If you’re about to undertake a website rewrite or redesign, don’t reinvent the wheel when it comes to copywriting and search engine optimization. I’ve said it before, and I’ll say it again: The various departments within your company need to work together, coexist, cooperate (whatever you want to call it) by developing a content strategy for your site. If your copywriter is constructing online content without input from others, you are empowering him or her with the creative freedom to write whatever. But that isn’t the best strategy.
First, help out your writer. Marketers need to realize that writing is a process with checklists, so strategies are welcomed. After all, that was the whole point of developing essay outlines when you wrote term papers in high school or college. Good writers take suggestions from everyone to form beautifully crafted masterpieces of interwoven information.
So when companies engage in copywriting without SEO guidelines, only to go back months later to input SEO elements, they balk at streamlining the process for efficiency. Granted, optimizing a site is a never-ending process: Fresh content is best, link building occurs and targeting a new set of keywords may become necessary down the road. But owning up to a “writing first, SEO second” mentality as being counterproductive and creating double work could save your company time and money.
Start with or immediately involve your SEO team, and gather the necessary analytics to form a strategy. Even consult your website designers to understand how the creative elements will impact writing and site structure (SEO writing doesn’t have to lack creativity, either, which is why online writing is an art and a science). Form a site map, although it may change as your site development proceeds, so writers can organize and understand what goes where. Strategize. Organize. Optimize.
From a writer’s perspective, SEO can guide the copy (but shouldn’t act as a curb, which limits copy from being outside the box of creativity). Web writers construct creative, yet tactical, Google-friendly copy around keywords, striving for the ideal keyword density, placement, etc. within the main body areas (balancing usability and “searchability” is a completely different blog post). Writers will use these same SEO elements to compose effective metadata, alt tags, anchor text and headers. Without doing this, you’re hindering your site’s chances of being found and, thus, converting sales, which is the whole idea behind online marketing.

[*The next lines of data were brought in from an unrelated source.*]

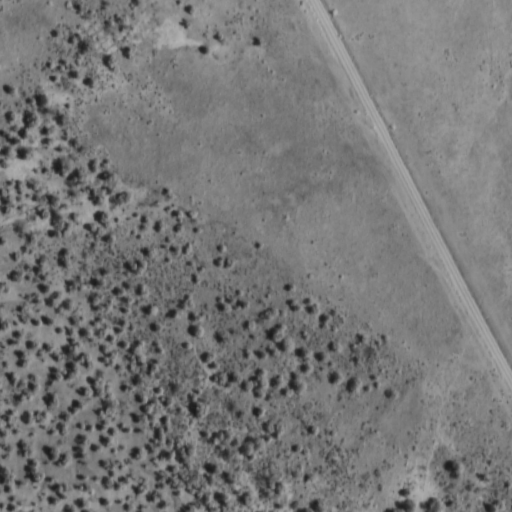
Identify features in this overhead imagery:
road: (383, 204)
road: (508, 486)
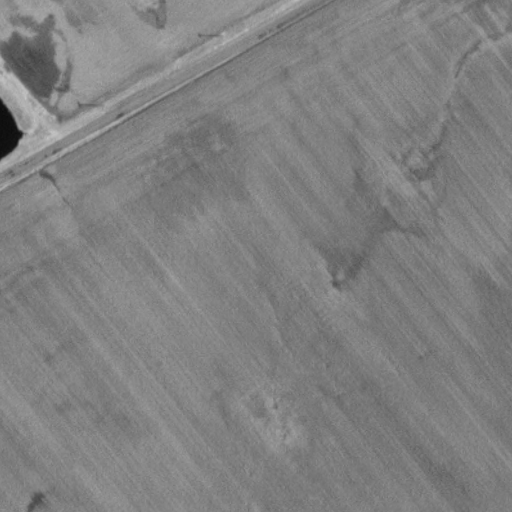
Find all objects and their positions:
road: (159, 90)
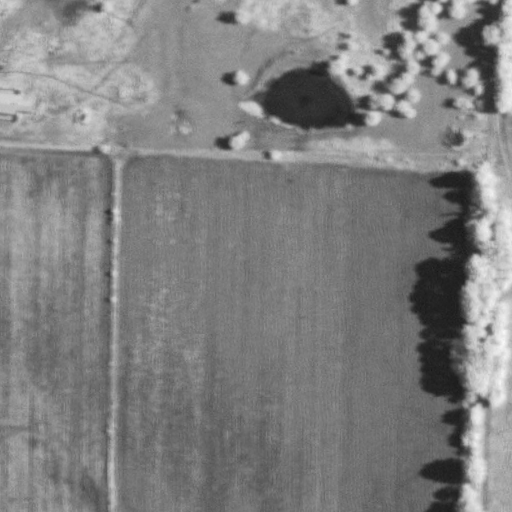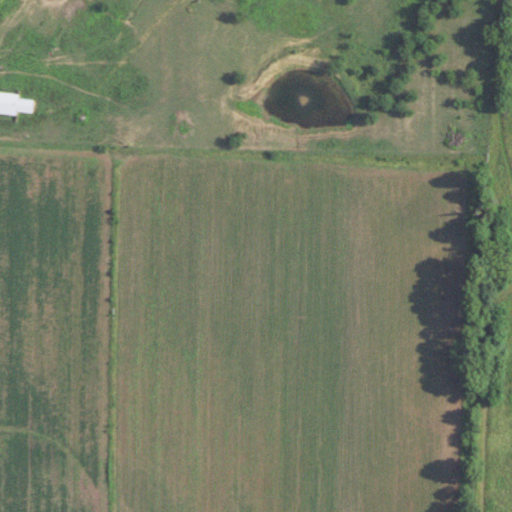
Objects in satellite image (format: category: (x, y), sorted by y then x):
road: (498, 253)
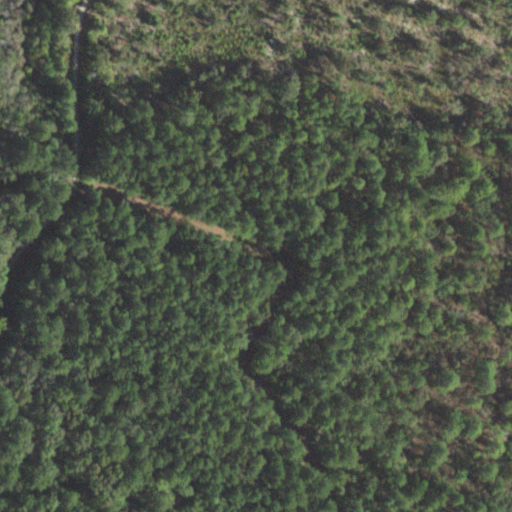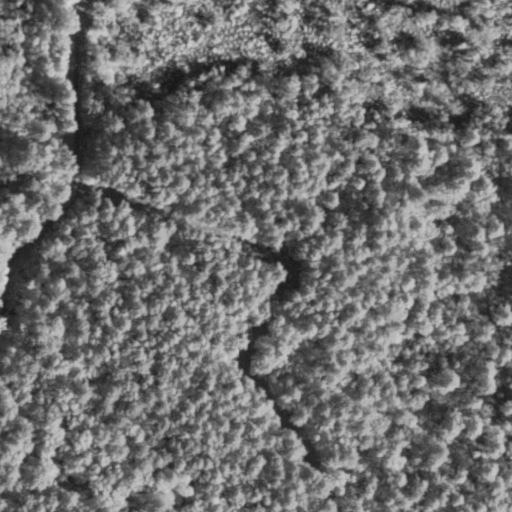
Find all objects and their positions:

Based on this, having a list of targeted keywords at the start of any campaign is ideal; otherwise, a writer has to revisit copy after it has gone live in order to strategically implement keywords. Implementing SEO second can completely change the copy’s structure; this requires time, and time is money. By retroactively targeting keywords, you are essentially pumping your site full of keywords just to have them there, so your site can read awkwardly. Trust me. I’ve seen it. I can easily pinpoint sites that have been written for the obvious intention of overloading keywords. SEO from the outset, however, can (you guessed it) guide the copy to flow better.
I hope you see how this could be understood as reinventing the wheel. If a redesign is in your company’s plan or budget for 2010, set aside time to analyze your site and its end objectives. Form an overall content strategy that should incorporate the appropriate SEO components to give your writer a guide.